- **Supplied material**:
****************************************
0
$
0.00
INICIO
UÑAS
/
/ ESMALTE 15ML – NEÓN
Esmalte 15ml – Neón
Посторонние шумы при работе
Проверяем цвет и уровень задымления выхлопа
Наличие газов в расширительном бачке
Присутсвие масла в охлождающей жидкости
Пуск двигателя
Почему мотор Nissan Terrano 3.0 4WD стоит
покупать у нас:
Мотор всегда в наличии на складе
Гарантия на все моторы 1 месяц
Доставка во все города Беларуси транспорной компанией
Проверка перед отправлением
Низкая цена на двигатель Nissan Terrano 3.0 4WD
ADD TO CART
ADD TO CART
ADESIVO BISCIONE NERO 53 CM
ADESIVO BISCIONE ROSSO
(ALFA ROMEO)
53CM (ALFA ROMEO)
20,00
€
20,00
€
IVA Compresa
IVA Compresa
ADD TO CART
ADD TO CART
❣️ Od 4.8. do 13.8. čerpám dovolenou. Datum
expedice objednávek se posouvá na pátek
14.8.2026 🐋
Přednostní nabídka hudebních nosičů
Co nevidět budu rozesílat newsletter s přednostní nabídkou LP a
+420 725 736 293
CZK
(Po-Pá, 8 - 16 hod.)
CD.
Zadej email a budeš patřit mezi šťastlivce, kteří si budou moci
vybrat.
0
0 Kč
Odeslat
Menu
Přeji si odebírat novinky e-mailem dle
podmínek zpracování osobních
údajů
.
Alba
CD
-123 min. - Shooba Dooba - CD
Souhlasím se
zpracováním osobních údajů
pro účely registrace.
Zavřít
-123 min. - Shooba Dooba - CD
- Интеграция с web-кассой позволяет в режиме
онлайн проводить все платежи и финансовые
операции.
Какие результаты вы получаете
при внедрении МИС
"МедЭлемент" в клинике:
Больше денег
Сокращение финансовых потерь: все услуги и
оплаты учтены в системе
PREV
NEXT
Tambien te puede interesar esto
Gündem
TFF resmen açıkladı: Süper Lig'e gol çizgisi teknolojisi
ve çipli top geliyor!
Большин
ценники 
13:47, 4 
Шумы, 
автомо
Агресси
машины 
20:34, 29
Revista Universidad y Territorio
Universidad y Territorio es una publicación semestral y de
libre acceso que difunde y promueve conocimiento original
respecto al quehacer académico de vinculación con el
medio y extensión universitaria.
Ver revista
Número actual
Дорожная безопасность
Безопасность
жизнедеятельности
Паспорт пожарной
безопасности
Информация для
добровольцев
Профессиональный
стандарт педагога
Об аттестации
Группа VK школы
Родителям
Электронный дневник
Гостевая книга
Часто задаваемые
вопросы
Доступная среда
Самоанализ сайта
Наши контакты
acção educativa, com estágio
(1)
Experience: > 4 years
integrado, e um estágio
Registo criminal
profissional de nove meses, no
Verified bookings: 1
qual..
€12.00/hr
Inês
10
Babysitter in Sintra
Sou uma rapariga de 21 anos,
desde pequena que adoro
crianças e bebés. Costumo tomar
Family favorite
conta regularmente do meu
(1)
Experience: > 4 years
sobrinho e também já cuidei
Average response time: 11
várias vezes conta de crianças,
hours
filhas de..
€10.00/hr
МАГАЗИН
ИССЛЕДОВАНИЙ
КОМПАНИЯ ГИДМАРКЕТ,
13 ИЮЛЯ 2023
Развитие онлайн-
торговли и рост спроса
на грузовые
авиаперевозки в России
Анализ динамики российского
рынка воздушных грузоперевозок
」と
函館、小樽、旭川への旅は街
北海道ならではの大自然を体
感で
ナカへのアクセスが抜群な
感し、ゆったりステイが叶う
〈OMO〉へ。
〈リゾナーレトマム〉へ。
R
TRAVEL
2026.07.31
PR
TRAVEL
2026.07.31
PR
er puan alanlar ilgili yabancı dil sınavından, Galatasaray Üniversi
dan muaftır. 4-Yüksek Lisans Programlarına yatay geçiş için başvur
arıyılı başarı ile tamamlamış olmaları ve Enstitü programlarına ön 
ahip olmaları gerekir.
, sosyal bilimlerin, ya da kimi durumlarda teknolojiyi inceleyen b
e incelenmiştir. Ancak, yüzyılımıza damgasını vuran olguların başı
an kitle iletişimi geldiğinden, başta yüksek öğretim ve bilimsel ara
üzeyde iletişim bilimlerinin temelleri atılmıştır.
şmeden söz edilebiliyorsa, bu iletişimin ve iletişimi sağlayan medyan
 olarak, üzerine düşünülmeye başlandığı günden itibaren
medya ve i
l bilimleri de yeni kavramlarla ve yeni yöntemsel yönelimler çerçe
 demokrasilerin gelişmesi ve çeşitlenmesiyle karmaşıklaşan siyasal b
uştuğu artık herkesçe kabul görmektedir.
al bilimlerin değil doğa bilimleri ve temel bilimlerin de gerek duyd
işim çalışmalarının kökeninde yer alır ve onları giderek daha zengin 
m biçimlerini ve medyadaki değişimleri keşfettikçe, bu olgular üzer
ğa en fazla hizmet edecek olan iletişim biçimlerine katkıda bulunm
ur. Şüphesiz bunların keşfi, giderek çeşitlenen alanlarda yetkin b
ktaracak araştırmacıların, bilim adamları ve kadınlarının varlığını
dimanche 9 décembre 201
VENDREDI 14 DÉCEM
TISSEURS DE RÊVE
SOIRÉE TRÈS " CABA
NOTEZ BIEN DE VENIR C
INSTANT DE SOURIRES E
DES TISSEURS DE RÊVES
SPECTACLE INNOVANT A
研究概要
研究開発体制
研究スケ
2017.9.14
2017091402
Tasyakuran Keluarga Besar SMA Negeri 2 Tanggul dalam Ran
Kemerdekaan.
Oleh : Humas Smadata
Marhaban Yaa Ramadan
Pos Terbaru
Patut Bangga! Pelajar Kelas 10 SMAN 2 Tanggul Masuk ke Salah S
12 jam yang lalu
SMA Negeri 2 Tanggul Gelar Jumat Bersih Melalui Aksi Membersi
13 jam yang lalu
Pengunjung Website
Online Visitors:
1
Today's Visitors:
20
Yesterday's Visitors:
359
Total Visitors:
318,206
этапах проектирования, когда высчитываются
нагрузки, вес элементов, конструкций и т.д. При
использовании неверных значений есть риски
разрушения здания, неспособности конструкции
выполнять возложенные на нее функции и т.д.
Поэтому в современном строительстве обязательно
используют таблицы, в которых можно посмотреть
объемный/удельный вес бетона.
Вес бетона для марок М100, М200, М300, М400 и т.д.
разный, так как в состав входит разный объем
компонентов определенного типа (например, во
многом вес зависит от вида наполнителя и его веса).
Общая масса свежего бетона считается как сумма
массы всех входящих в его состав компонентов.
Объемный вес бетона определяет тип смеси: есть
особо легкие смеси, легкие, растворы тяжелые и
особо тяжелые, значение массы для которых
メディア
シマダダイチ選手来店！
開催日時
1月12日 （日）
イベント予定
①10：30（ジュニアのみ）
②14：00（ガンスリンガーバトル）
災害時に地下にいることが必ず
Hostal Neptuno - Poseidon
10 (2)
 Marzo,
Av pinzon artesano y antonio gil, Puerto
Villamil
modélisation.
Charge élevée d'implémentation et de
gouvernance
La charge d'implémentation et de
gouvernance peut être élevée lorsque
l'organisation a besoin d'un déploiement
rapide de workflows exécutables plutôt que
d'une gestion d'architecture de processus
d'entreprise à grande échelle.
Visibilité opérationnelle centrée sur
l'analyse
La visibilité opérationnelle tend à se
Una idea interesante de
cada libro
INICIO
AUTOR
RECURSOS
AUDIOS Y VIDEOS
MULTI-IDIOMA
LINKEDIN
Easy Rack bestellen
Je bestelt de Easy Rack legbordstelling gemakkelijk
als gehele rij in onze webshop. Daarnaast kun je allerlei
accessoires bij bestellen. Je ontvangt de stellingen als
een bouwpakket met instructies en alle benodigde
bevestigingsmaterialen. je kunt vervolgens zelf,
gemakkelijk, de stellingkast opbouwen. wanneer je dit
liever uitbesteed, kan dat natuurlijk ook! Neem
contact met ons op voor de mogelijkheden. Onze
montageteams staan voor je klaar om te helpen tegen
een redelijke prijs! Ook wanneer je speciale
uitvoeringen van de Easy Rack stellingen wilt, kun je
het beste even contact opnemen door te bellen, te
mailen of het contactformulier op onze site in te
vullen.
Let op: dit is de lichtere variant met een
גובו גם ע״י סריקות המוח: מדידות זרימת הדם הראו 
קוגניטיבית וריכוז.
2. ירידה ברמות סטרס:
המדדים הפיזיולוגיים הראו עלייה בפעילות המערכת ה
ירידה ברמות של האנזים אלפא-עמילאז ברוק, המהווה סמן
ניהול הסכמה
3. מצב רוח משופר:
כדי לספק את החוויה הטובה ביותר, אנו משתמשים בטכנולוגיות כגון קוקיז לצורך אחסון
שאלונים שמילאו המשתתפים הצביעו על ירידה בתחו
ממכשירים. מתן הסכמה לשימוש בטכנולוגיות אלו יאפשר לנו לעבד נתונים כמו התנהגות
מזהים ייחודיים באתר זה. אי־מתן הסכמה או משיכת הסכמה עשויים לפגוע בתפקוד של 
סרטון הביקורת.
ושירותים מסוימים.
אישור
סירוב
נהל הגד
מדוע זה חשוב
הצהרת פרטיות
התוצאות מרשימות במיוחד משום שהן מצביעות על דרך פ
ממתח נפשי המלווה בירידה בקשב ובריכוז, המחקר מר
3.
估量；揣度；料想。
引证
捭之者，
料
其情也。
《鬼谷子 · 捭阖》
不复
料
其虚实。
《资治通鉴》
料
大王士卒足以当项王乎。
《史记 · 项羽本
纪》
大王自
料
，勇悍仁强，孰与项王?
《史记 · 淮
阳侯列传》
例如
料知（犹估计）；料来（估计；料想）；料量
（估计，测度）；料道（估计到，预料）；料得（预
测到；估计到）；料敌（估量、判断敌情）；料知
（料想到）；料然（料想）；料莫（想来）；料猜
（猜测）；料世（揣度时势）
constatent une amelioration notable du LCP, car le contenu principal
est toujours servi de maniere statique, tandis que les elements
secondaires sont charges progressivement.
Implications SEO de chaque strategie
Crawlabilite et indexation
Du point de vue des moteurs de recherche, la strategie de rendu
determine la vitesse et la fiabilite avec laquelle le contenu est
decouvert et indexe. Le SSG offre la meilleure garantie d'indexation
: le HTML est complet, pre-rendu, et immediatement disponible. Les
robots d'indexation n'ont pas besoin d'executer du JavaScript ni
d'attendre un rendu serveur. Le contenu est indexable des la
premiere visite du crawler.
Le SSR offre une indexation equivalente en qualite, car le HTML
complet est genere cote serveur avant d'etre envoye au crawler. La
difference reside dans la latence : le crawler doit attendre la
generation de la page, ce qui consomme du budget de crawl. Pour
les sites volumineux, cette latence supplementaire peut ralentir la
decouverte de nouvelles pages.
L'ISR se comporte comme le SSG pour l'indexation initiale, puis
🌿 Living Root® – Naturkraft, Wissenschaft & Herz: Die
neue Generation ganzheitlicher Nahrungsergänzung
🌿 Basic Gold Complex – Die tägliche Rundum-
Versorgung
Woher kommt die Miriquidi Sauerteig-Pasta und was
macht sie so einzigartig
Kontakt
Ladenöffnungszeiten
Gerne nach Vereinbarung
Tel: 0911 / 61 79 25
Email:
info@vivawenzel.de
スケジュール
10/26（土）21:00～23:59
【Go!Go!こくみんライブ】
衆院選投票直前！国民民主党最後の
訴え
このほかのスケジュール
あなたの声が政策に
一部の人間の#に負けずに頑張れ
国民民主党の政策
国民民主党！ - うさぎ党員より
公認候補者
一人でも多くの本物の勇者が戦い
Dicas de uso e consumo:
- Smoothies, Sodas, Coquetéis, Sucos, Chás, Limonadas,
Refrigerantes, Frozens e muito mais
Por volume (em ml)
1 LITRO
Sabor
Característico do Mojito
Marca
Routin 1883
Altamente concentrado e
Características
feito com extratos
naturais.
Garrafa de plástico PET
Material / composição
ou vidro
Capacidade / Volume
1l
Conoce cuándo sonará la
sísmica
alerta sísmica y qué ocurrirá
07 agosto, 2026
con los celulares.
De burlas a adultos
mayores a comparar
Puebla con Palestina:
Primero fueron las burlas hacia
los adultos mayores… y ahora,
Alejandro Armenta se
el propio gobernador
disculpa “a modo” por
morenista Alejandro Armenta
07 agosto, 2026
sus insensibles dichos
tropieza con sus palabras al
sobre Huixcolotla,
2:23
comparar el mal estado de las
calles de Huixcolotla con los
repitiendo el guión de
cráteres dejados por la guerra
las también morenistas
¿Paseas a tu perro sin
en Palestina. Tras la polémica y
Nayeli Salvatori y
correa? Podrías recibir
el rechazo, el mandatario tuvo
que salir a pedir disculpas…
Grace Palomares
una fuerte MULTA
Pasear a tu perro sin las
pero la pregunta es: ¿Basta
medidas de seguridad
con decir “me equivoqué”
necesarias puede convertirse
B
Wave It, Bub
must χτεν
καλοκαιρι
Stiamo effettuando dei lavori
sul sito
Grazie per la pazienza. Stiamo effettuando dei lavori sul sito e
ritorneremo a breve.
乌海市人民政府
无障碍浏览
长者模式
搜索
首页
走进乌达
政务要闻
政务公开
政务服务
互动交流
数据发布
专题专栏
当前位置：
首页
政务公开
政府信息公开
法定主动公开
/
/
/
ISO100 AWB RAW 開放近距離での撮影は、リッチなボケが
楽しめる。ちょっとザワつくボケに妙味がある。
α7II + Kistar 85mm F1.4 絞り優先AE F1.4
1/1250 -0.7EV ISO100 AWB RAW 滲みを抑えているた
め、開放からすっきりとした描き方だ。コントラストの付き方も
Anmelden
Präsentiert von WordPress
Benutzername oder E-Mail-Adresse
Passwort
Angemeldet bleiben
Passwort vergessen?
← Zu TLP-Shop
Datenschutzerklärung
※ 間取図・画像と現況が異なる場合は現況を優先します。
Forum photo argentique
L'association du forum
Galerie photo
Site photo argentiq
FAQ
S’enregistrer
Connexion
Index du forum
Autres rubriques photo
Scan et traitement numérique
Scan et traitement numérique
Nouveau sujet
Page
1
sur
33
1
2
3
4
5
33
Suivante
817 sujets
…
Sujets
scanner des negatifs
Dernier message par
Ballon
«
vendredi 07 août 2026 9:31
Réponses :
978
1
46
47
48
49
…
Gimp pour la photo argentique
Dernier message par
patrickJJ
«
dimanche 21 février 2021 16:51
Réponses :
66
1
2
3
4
****************************************
- **What is needed**: Could you work out how many lines above contain the string "mayores"? Only the number should be given.

- **Task solution**: 2